The line containing "- add version to about panel" marks the end; copy exactly all lines from the start of the material up to and including it.

AVAILABLE DATA:
=== Section Start ===

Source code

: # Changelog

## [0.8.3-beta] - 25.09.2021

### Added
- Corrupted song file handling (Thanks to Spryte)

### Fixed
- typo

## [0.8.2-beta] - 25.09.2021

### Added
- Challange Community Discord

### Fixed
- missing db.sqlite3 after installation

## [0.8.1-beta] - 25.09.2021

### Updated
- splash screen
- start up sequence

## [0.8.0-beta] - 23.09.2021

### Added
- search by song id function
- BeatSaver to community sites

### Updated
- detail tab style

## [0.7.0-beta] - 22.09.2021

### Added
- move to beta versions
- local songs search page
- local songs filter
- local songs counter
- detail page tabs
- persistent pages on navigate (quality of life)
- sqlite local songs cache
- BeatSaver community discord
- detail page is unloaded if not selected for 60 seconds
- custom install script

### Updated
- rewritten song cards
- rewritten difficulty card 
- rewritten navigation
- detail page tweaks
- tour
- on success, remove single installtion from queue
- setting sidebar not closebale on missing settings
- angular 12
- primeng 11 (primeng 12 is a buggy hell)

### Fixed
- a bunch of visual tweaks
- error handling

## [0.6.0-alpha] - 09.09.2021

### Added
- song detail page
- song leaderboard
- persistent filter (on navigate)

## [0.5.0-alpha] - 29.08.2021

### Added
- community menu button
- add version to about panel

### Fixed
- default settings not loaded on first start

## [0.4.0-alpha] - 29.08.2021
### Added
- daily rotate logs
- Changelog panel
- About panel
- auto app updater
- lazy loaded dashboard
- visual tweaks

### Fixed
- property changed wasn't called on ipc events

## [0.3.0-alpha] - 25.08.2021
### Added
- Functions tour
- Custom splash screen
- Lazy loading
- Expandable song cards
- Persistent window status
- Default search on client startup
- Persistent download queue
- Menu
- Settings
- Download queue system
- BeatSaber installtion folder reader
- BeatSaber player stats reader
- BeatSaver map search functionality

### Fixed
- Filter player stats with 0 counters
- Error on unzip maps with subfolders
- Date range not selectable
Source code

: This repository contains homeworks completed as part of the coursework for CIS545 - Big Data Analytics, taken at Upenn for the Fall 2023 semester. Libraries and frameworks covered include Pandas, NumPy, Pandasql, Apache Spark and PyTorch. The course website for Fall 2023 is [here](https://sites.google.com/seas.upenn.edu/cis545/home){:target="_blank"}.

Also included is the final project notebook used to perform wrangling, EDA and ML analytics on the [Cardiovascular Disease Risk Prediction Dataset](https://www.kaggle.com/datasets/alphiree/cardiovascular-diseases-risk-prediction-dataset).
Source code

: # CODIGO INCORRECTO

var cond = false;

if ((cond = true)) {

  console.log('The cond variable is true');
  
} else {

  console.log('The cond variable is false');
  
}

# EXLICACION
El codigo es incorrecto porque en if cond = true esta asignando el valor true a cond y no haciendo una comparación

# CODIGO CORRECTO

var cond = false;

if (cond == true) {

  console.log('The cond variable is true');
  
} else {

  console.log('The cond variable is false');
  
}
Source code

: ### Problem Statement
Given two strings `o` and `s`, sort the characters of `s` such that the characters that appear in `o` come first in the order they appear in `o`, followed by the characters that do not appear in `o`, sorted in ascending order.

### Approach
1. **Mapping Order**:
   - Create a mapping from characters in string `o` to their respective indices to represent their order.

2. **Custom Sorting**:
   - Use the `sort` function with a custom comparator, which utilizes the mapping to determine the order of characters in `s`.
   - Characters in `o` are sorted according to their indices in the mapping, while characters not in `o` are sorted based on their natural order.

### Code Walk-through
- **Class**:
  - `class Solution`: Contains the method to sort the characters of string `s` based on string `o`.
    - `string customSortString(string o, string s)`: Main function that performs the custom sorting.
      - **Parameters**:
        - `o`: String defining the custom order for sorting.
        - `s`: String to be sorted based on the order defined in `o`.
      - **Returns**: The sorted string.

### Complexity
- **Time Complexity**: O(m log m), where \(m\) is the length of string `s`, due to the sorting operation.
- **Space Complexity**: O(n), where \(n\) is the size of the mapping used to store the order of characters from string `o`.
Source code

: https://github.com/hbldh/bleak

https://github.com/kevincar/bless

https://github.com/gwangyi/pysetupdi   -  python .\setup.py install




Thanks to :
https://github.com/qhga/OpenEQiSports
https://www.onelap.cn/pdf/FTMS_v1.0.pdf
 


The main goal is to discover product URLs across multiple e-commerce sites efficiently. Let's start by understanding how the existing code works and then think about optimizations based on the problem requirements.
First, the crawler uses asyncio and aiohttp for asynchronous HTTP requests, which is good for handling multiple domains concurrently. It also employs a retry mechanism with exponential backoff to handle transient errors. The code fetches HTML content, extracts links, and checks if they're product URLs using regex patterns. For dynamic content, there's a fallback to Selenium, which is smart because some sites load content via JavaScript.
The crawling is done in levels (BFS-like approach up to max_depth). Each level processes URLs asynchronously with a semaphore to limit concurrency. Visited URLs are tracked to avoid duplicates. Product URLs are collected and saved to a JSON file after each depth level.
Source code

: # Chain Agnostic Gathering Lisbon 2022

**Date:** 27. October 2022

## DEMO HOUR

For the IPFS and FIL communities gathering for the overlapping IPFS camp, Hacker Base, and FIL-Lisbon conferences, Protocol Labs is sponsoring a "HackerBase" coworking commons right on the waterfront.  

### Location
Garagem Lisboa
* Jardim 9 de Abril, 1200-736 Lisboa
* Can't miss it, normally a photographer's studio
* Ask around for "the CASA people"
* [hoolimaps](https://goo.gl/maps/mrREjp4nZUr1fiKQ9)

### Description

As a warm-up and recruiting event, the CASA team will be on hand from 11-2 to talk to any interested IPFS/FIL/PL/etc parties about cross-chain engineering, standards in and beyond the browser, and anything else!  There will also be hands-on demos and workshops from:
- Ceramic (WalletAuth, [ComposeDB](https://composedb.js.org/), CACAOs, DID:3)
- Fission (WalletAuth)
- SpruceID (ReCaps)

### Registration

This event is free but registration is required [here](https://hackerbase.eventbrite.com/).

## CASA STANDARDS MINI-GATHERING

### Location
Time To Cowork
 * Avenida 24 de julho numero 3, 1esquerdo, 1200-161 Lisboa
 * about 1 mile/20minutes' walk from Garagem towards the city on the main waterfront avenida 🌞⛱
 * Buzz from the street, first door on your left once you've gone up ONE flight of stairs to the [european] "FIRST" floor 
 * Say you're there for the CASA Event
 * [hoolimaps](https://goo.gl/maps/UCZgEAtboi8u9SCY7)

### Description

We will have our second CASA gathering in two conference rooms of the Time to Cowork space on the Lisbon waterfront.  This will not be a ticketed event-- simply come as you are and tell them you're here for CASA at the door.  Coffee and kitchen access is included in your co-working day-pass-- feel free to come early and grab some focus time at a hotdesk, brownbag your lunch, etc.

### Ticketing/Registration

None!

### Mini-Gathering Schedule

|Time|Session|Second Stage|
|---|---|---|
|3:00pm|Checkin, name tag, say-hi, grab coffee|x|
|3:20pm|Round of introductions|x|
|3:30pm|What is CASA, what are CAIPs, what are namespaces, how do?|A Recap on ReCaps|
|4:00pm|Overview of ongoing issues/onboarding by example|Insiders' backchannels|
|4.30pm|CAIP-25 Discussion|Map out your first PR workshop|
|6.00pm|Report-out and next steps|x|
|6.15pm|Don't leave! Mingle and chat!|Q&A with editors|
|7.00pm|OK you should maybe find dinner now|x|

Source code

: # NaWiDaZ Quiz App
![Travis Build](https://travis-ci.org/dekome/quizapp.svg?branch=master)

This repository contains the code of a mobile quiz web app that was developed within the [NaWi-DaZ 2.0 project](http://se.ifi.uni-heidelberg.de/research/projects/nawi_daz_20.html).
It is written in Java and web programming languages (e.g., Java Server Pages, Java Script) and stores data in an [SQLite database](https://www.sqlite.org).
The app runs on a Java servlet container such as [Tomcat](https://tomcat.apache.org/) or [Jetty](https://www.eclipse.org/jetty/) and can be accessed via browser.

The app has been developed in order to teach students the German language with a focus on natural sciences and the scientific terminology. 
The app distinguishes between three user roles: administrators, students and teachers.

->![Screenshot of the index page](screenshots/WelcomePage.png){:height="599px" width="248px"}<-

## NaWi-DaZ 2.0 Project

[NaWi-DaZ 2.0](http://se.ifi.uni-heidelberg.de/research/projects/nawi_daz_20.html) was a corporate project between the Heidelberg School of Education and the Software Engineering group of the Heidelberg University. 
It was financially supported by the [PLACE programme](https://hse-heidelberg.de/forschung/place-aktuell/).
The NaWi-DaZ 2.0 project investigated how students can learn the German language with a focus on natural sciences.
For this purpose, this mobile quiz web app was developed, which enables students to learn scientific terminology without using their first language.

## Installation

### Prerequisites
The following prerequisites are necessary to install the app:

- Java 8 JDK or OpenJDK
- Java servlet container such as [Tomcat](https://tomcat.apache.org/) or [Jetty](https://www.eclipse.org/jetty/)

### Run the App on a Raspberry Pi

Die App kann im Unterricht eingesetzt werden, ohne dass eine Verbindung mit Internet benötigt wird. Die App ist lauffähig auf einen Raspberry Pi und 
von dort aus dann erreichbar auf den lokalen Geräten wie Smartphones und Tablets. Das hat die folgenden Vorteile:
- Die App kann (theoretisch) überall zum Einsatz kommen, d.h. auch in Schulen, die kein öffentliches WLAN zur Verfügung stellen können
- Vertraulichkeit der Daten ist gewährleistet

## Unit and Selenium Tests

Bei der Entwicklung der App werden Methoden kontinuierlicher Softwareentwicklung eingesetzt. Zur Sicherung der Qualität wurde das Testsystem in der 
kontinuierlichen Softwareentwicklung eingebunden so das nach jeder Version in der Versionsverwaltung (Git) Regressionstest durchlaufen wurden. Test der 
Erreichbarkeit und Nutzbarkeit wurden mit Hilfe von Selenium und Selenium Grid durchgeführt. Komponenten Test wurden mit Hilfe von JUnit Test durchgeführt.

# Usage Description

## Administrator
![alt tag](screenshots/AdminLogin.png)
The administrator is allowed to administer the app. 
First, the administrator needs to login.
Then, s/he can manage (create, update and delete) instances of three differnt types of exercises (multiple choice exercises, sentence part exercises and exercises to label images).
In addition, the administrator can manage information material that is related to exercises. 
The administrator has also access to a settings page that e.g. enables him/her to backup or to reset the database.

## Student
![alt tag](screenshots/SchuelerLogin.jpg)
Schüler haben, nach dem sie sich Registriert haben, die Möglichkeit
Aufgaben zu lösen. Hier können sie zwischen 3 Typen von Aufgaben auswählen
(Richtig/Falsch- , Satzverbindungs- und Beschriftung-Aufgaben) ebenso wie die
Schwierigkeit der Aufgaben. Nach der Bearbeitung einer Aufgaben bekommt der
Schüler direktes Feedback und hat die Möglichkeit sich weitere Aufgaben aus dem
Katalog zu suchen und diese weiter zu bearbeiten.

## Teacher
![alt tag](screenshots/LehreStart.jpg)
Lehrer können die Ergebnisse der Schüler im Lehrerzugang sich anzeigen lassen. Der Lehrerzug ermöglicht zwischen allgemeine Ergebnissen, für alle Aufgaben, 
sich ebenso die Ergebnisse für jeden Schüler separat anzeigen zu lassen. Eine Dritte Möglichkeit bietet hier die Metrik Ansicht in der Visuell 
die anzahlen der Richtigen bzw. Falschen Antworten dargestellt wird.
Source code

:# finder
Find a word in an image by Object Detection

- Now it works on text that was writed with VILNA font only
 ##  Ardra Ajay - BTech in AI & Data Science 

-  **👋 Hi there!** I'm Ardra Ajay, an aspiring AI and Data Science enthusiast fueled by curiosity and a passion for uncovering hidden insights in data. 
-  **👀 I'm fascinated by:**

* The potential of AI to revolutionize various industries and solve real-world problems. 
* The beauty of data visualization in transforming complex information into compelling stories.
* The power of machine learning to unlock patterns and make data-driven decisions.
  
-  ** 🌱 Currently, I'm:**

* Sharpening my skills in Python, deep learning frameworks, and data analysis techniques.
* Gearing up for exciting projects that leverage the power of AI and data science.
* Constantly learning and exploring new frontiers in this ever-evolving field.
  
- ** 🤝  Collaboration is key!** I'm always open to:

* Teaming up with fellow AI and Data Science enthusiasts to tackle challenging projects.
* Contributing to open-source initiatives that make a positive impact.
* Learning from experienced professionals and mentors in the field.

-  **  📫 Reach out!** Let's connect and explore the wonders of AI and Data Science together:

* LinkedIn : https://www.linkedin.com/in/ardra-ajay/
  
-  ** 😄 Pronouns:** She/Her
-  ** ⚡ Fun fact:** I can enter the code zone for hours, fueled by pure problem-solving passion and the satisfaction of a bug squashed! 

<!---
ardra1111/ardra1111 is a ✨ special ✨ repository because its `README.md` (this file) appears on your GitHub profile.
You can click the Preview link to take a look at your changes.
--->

=== Section End ===

WORKED SOLUTION:
Source code

: # Changelog

## [0.8.3-beta] - 25.09.2021

### Added
- Corrupted song file handling (Thanks to Spryte)

### Fixed
- typo

## [0.8.2-beta] - 25.09.2021

### Added
- Challange Community Discord

### Fixed
- missing db.sqlite3 after installation

## [0.8.1-beta] - 25.09.2021

### Updated
- splash screen
- start up sequence

## [0.8.0-beta] - 23.09.2021

### Added
- search by song id function
- BeatSaver to community sites

### Updated
- detail tab style

## [0.7.0-beta] - 22.09.2021

### Added
- move to beta versions
- local songs search page
- local songs filter
- local songs counter
- detail page tabs
- persistent pages on navigate (quality of life)
- sqlite local songs cache
- BeatSaver community discord
- detail page is unloaded if not selected for 60 seconds
- custom install script

### Updated
- rewritten song cards
- rewritten difficulty card 
- rewritten navigation
- detail page tweaks
- tour
- on success, remove single installtion from queue
- setting sidebar not closebale on missing settings
- angular 12
- primeng 11 (primeng 12 is a buggy hell)

### Fixed
- a bunch of visual tweaks
- error handling

## [0.6.0-alpha] - 09.09.2021

### Added
- song detail page
- song leaderboard
- persistent filter (on navigate)

## [0.5.0-alpha] - 29.08.2021

### Added
- community menu button
- add version to about panel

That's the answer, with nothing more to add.